INPUT RECORDS Start Marker

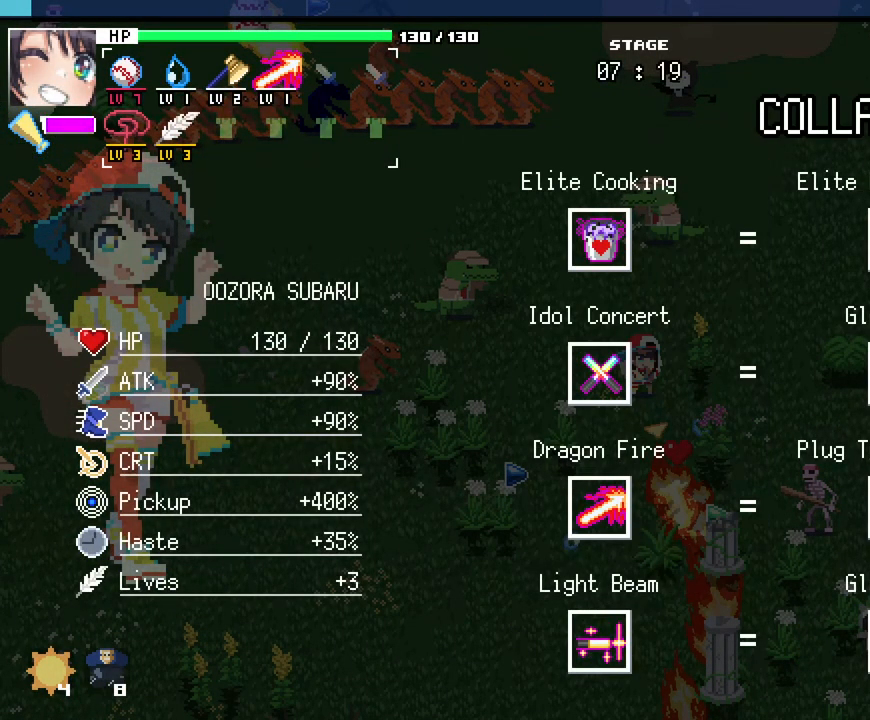
{"keys": [], "mouse": [], "events": []}
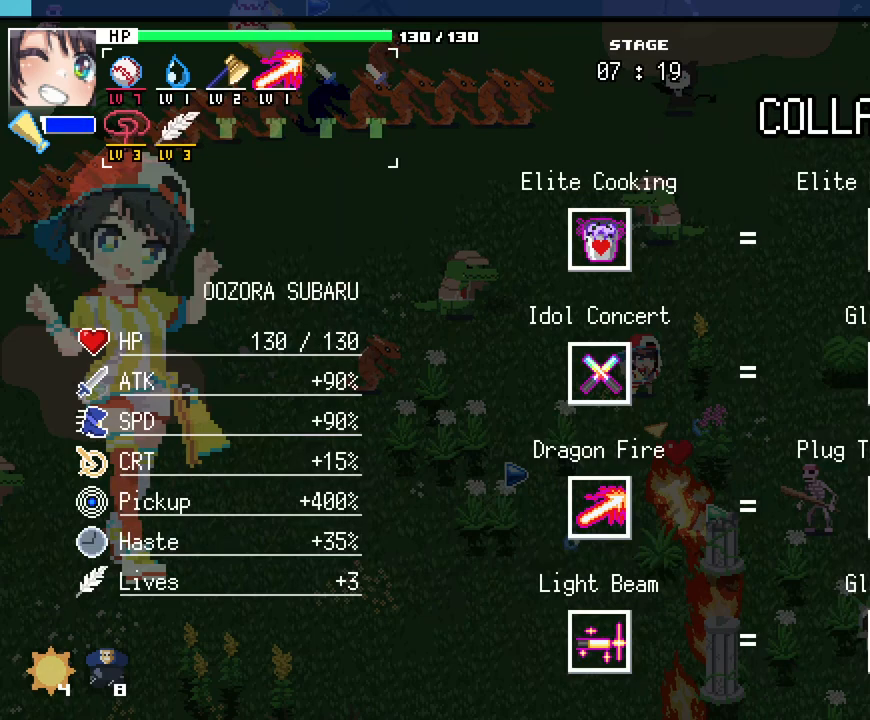
{"keys": [], "mouse": [], "events": [[183, "d", "down"], [217, "d", "up"]]}
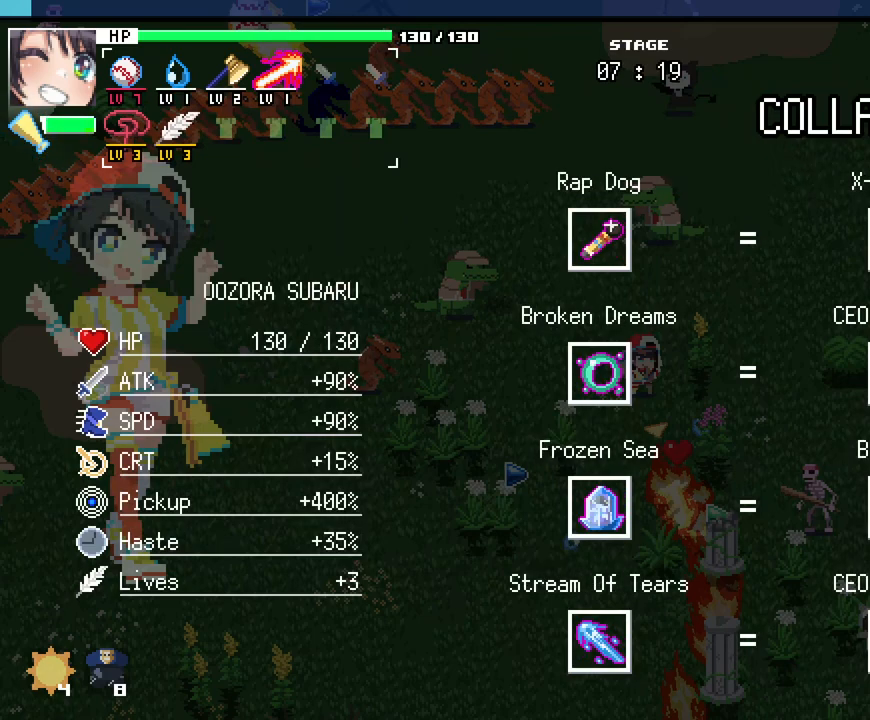
{"keys": [], "mouse": [], "events": []}
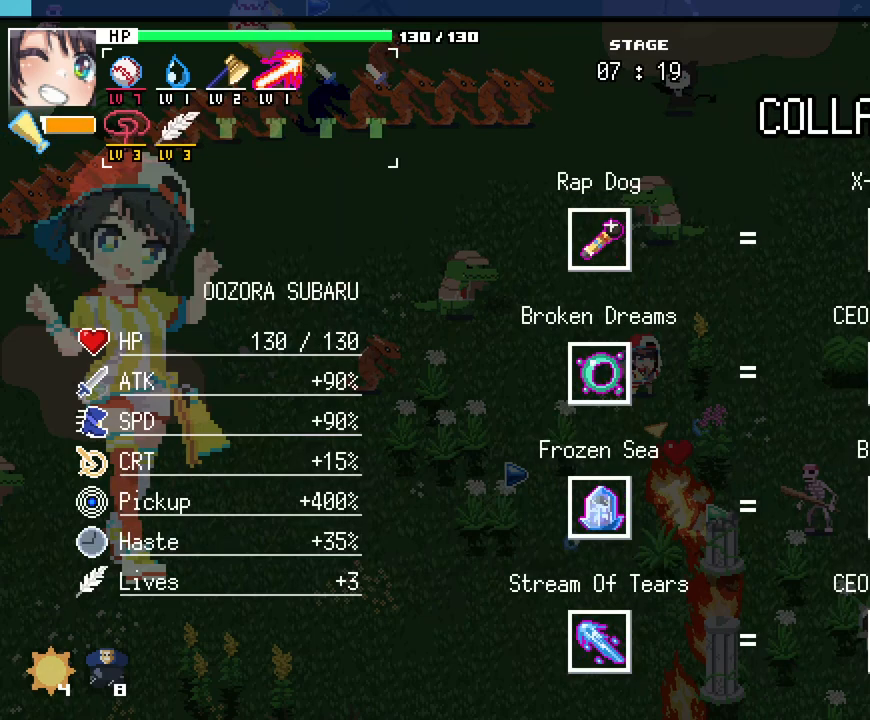
{"keys": [], "mouse": [], "events": []}
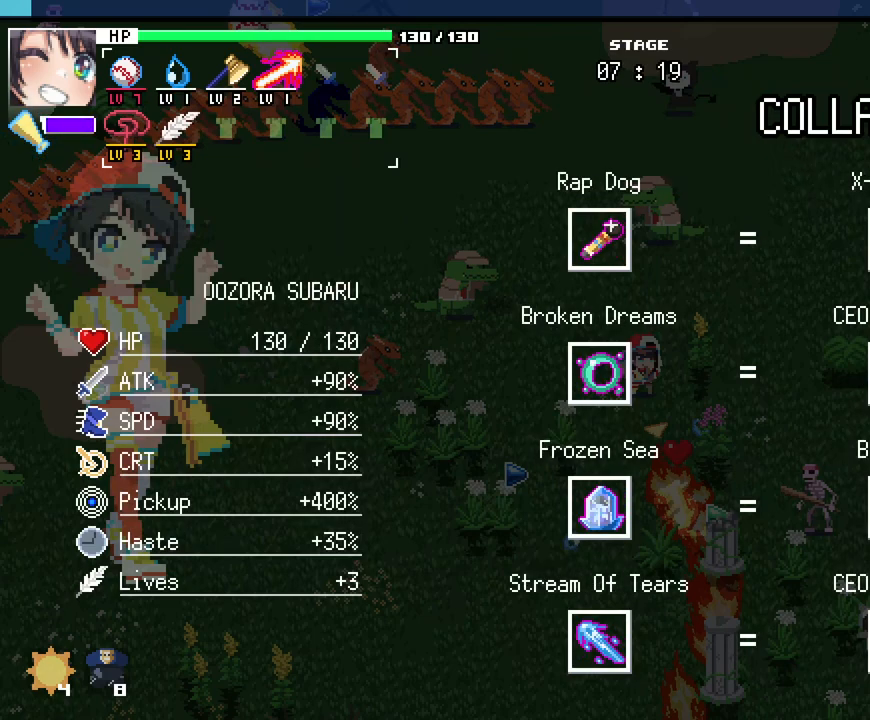
{"keys": [], "mouse": [], "events": []}
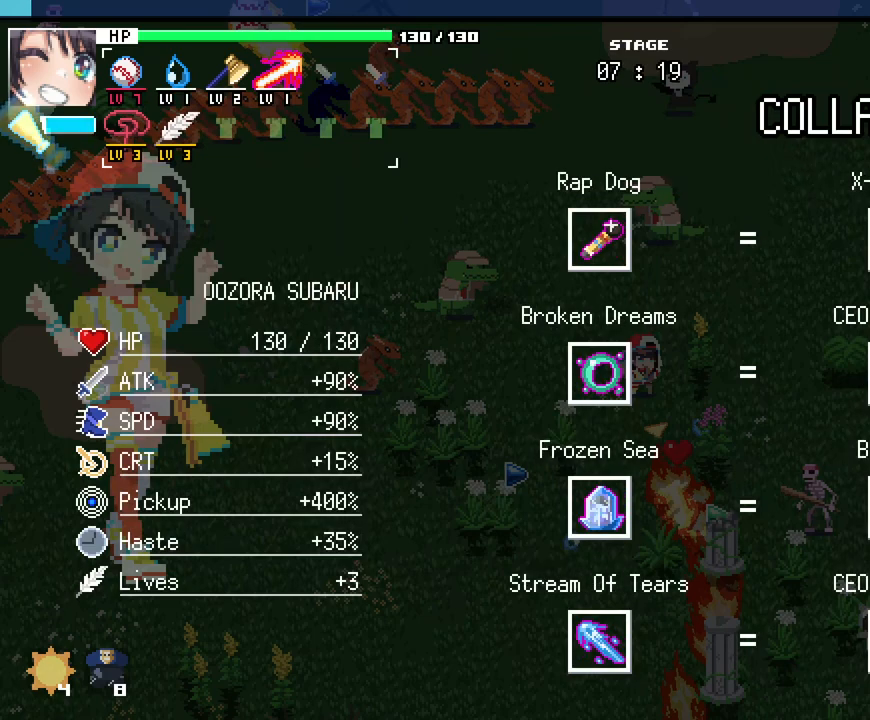
{"keys": [], "mouse": [], "events": []}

INPUT RECORDS End Marker

PROBLEM STATEMENT — Your reply is the full set of entries reproduced exactly, with images omitted.

RESPONSE BOX —
{"keys": [], "mouse": [], "events": []}
{"keys": [], "mouse": [], "events": [[183, "d", "down"], [217, "d", "up"]]}
{"keys": [], "mouse": [], "events": []}
{"keys": [], "mouse": [], "events": []}
{"keys": [], "mouse": [], "events": []}
{"keys": [], "mouse": [], "events": []}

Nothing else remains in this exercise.